▶ _Aim of the exercise_: Where an entry contains an image, skip the image and print the rest exactly.

▶ _Stored data_:

******

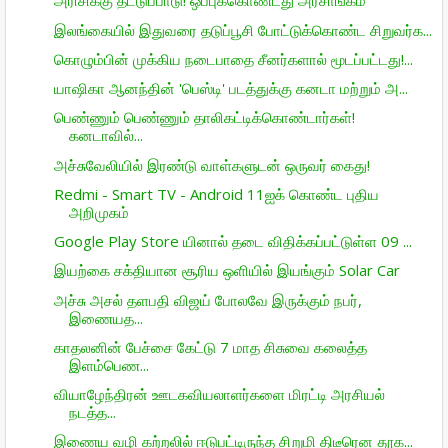
அரிசிக்கு தட்டுப்பாடு! ஒப்புக்கொண்டது அரசாங்கம்
இலங்கையில் இதுவரை தடுப்பூசி போட்டுக்கொண்ட சிறுவர்க...
கொழும்பின் முக்கிய நடைபாதை சீனர்களால் மூடப்பட்டது!...
யாஷிகா ஆனந்தின் 'பெஸ்டி' படத்துக்கு கனடா மற்றும் அ...
பெண்ணும் பெண்ணும் தாலிகட்டிக்கொண்டார்கள்!
கனடாவில்...
அச்சுவேலியில் இரண்டு வாள்களுடன் ஒருவர் கைது!
Redmi - Smart TV - Android 11ஐக் கொண்ட புதிய
அறிமுகம்
Google Play Store யினால் தடை விதிக்கப்பட்டுள்ள 09 ...
இயற்கை சக்தியான சூரிய ஒளியில் இயங்கும் Solar Car
அச்சு அசல் தளபதி விஜய் போலவே இருக்கும் நபர்,
இணையத...
காதலனின் பேச்சை கேட்டு 7 மாத சிசுவை கலைத்த
இளம்பெண...
வியாழேந்திரன் ஊடகவியலாளர்களை மிரட்டி அரசியல்
நடத்த...
இணைய வழி கற்றலில் ஈடுபட்டிருந்த சிறுமி திடீரென தூக...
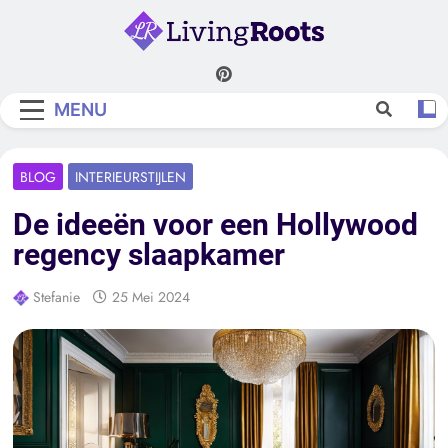
Skip
to
content
Living Roots
MENU
BLOG
INTERIEURSTIJLEN
De ideeën voor een Hollywood
regency slaapkamer
Stefanie
25 Mei 2024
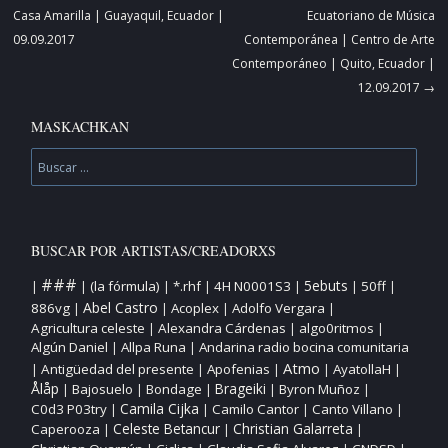
de
Casa Amarilla | Guayaquil, Ecuador |
Ecuatoriano de Música
artículos
09.09.2017
Contemporánea | Centro de Arte
Contemporáneo | Quito, Ecuador |
12.09.2017
→
MASKACHKAN
Buscar
BUSCAR POR ARTISTAS/CREADORXS
###
5ebuts
(la fórmula)
*.rhf
4H N0001S3
50ff
|
|
|
|
|
|
|
Abel Castro
886vg
Acoplex
Adolfo Vergara
|
|
|
|
Agricultura celeste
Alexandra Cárdenas
algo0ritmos
|
|
|
Algún Daniel
Allpa Runa
Andarina radio bocina comunitaria
|
|
Atmo
Antigüedad del presente
Apofenias
AyatollaH
|
|
|
|
|
Ålåp
Bajosuelo
Bondage
Brageiki
Byron Muñoz
|
|
|
|
|
Camila Cijka
C0d3 P03try
Camilo Cantor
Canto Villano
|
|
|
|
Christian Galarreta
Caperooza
Celeste Betancur
|
|
|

******

▶ _Solved exercise_:
அரிசிக்கு தட்டுப்பாடு! ஒப்புக்கொண்டது அரசாங்கம்
இலங்கையில் இதுவரை தடுப்பூசி போட்டுக்கொண்ட சிறுவர்க...
கொழும்பின் முக்கிய நடைபாதை சீனர்களால் மூடப்பட்டது!...
யாஷிகா ஆனந்தின் 'பெஸ்டி' படத்துக்கு கனடா மற்றும் அ...
பெண்ணும் பெண்ணும் தாலிகட்டிக்கொண்டார்கள்!
கனடாவில்...
அச்சுவேலியில் இரண்டு வாள்களுடன் ஒருவர் கைது!
Redmi - Smart TV - Android 11ஐக் கொண்ட புதிய
அறிமுகம்
Google Play Store யினால் தடை விதிக்கப்பட்டுள்ள 09 ...
இயற்கை சக்தியான சூரிய ஒளியில் இயங்கும் Solar Car
அச்சு அசல் தளபதி விஜய் போலவே இருக்கும் நபர்,
இணையத...
காதலனின் பேச்சை கேட்டு 7 மாத சிசுவை கலைத்த
இளம்பெண...
வியாழேந்திரன் ஊடகவியலாளர்களை மிரட்டி அரசியல்
நடத்த...
இணைய வழி கற்றலில் ஈடுபட்டிருந்த சிறுமி திடீரென தூக...
Skip
to
content
Living Roots
MENU
BLOG
INTERIEURSTIJLEN
De ideeën voor een Hollywood
regency slaapkamer
Stefanie
25 Mei 2024
de
Casa Amarilla | Guayaquil, Ecuador |
Ecuatoriano de Música
artículos
09.09.2017
Contemporánea | Centro de Arte
Contemporáneo | Quito, Ecuador |
12.09.2017
→
MASKACHKAN
Buscar
BUSCAR POR ARTISTAS/CREADORXS
###
5ebuts
(la fórmula)
*.rhf
4H N0001S3
50ff
|
|
|
|
|
|
|
Abel Castro
886vg
Acoplex
Adolfo Vergara
|
|
|
|
Agricultura celeste
Alexandra Cárdenas
algo0ritmos
|
|
|
Algún Daniel
Allpa Runa
Andarina radio bocina comunitaria
|
|
Atmo
Antigüedad del presente
Apofenias
AyatollaH
|
|
|
|
|
Ålåp
Bajosuelo
Bondage
Brageiki
Byron Muñoz
|
|
|
|
|
Camila Cijka
C0d3 P03try
Camilo Cantor
Canto Villano
|
|
|
|
Christian Galarreta
Caperooza
Celeste Betancur
|
|
|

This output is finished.